-- Start of Page extract --
The Richard Nable Collection  

Click to enlarge pictures to full size.




 

Ba culture Ge , this is a magnificent piece. It appears to be plated in tin
as many fine weapons were during the Warring States period. It measures a
massive 31 cm in length and weighs 786 grams.  I plan to do more study on
this piece but for now wanted to share it with the museum.
 





 A very unique dagger with a pattern etched blade. The piece dates to the
Warring States period and is probably from the Wu or Yue culture. It is made
of bronze and measures 37 cm in length.  The dark areas of the pattern are
plain bronze while the light areas are coated with tin. The exact process by
which this was done is still a mystery.


 

A positive iron mould for a short jian (two edged sword). Positive metal
moulds were used toward the end of the Warring States period for
mass-producing bronze coins. The positive mould was used to mass produce
negative clay moulds. The clay moulds were then used for casting the bronze
coin (or weapon as in this case). This is the only example I can find of a
weapon being produced that way.  The weapon is attributed to the minority
Hun tribes of inner Mongolia and can be seen in "Weapons In Ancient China"
by Yang Hong on page 140 (figure 204). This mould appears to be the exact
one used to cast the weapon referred to in the text.
 




  A very rare Shang period Yue. It has an oval socket similar to other types
found in Northern China. It measures roughly 20 cm across and weighs an
impressive 528 grams. This is the only example of such an axe that I have
been able to find anywhere and it is likely the rarest piece in my
collection.



A triangular shaped ge with a sculpted nei from the Dian culture and dates
to the Warring States period but it could possibly be several centuries
older. It has a great patina with traces of the wood shaft still visible. It
measures 21.5 cm in length and weighs 204 grams.



Early Zhou dynasty ge subjected to a subtle, chemical cleaning to reveal the decoration. The Red areas are cuprite that formed beneath the encrustation that was removed.
-- End of Page extract --
### Tasks to perform
A - In the collection page, swap "patina" for "sheen" and write out everything from "A triangular shaped" down to "weighs 204 grams.".
B - According to the collection page, how much does the Shang period Yue weigh?
C - Say whether each statement agrees with the collection page, and quote the words that decide it:
(i) The pattern-etched dagger is 37 cm long.
(ii) The Ba culture ge weighs 204 grams.
(iii) The red areas on the Early Zhou dynasty ge are cuprite.
Work only from the collection page above.
-- Start of Given data --
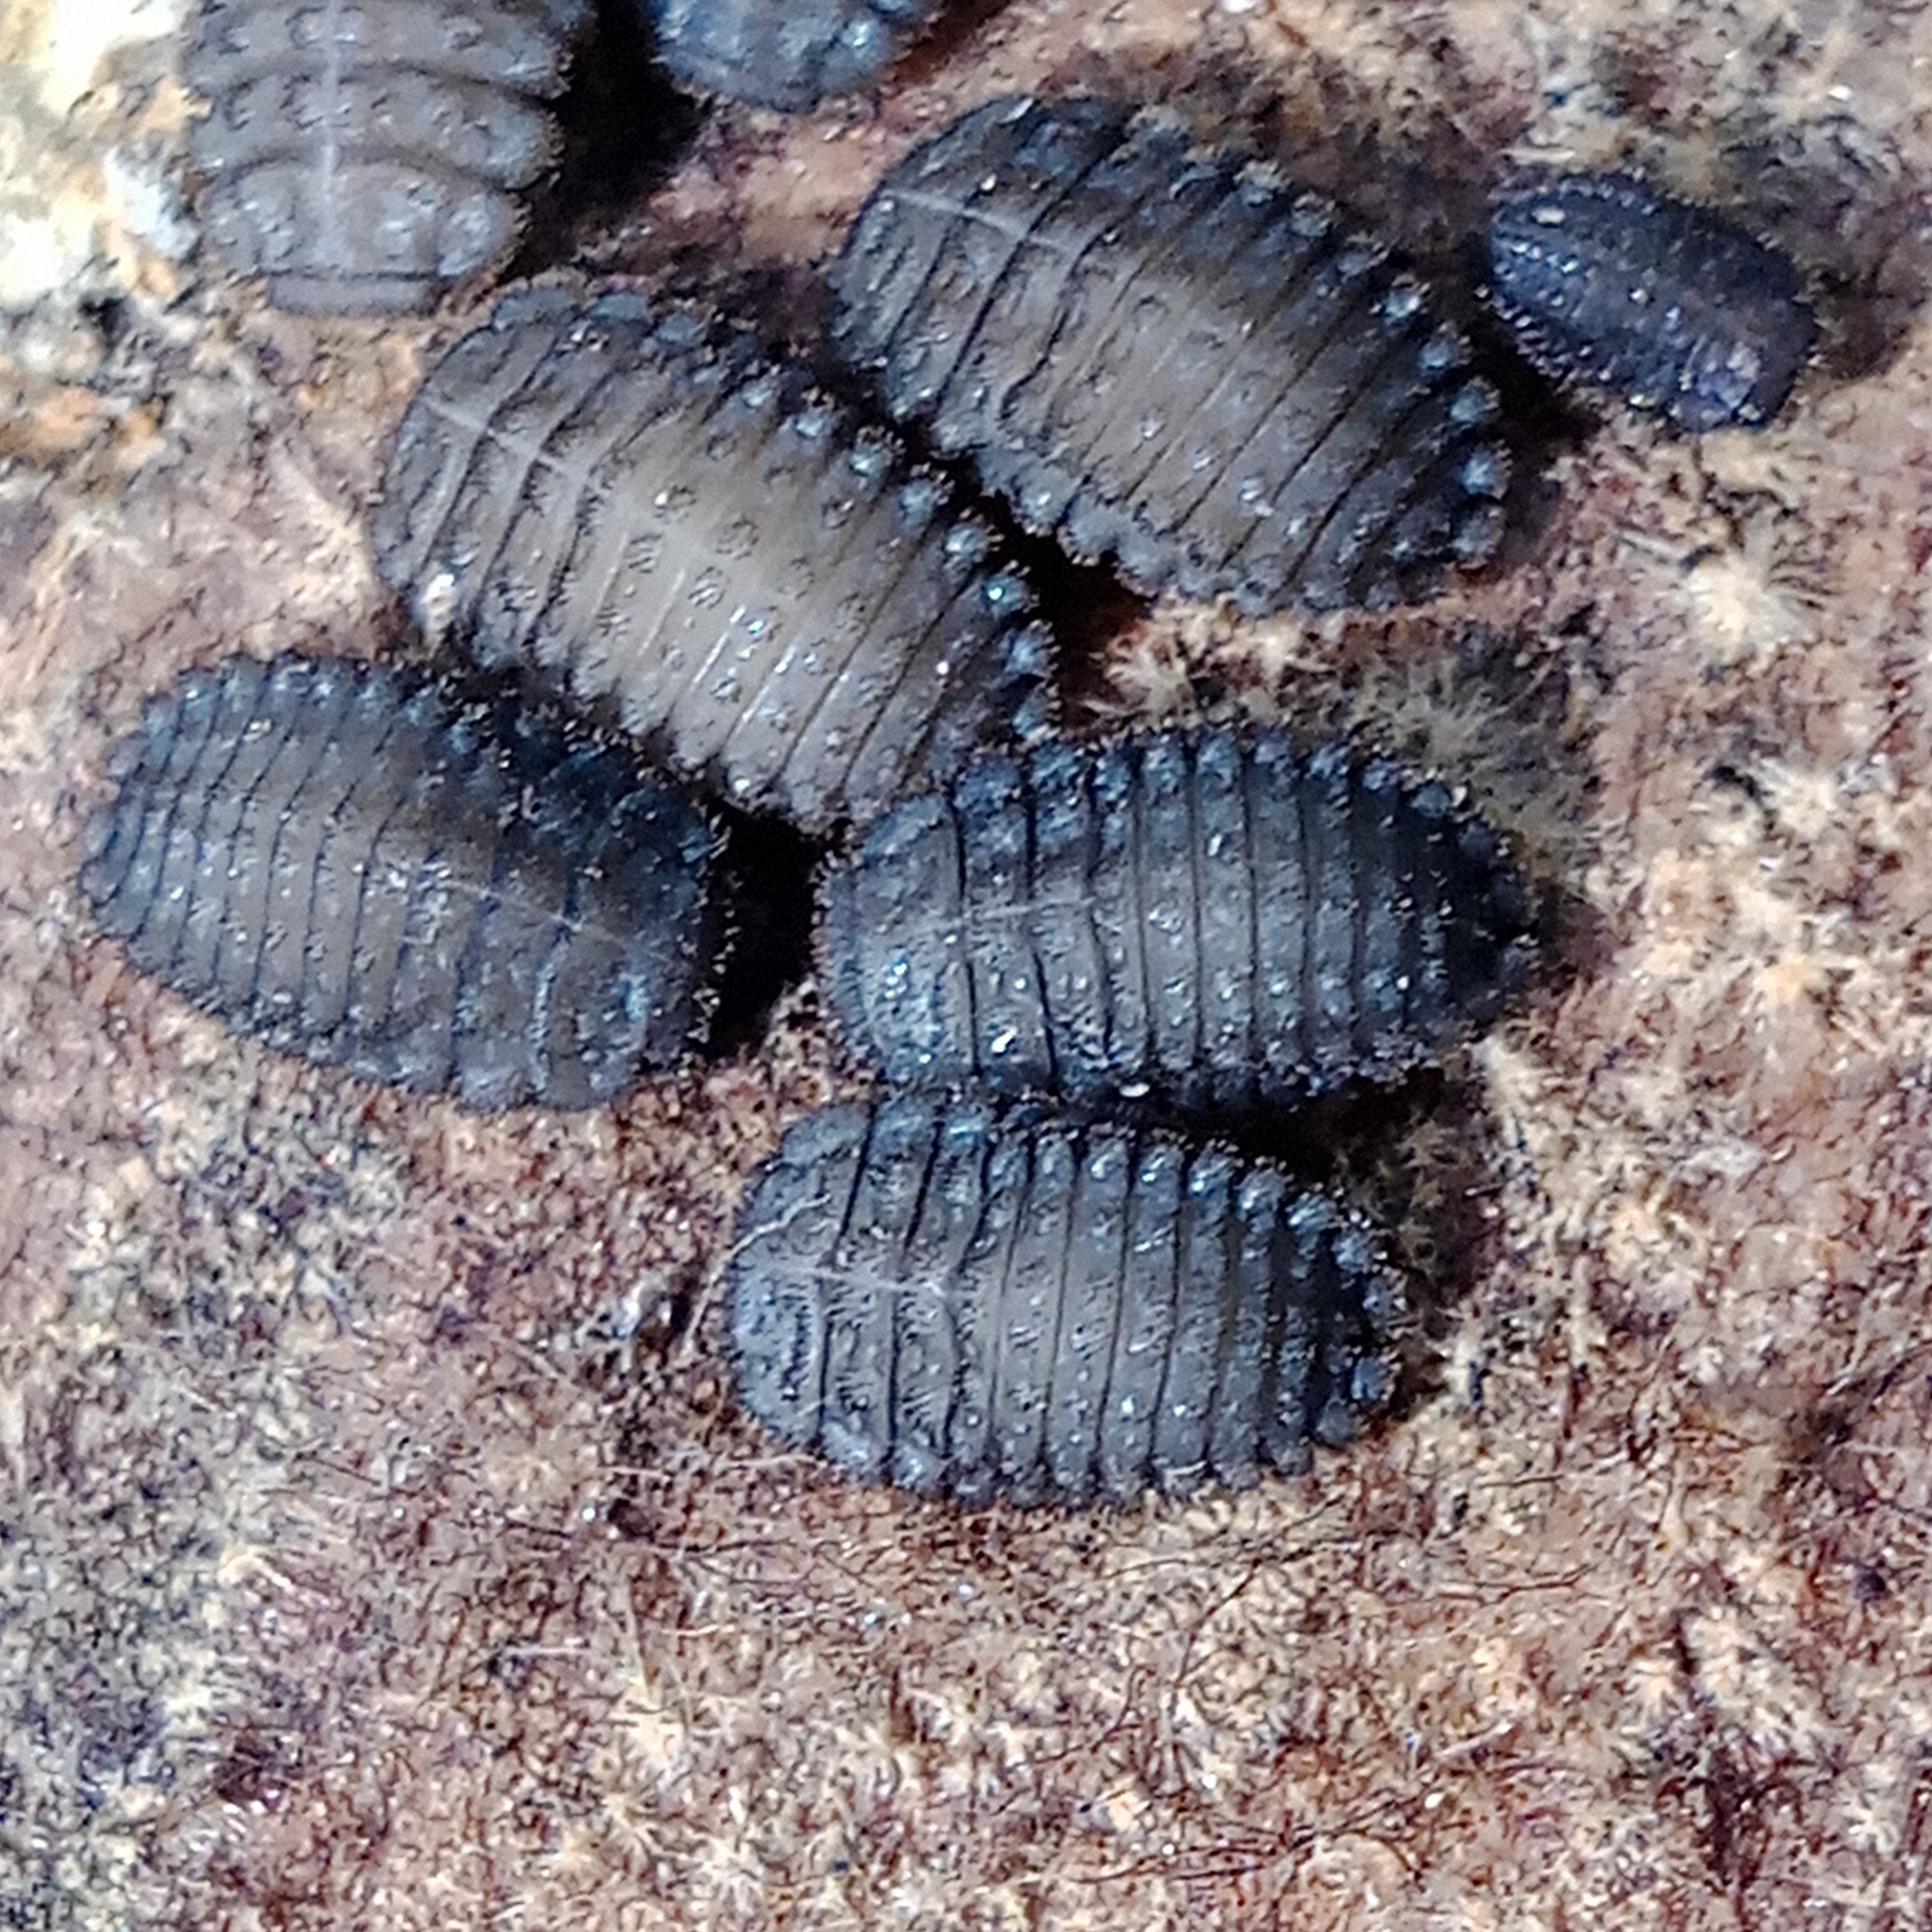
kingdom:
-- End of Given data --
### Solved problems
A -
A triangular shaped ge with a sculpted nei from the Dian culture and dates
to the Warring States period but it could possibly be several centuries
older. It has a great sheen with traces of the wood shaft still visible. It
measures 21.5 cm in length and weighs 204 grams.

B - 528 grams

C -
(i) Yes: "measures 37 cm in length"
(ii) No: "weighs 786 grams"
(iii) Yes: "The Red areas are cuprite"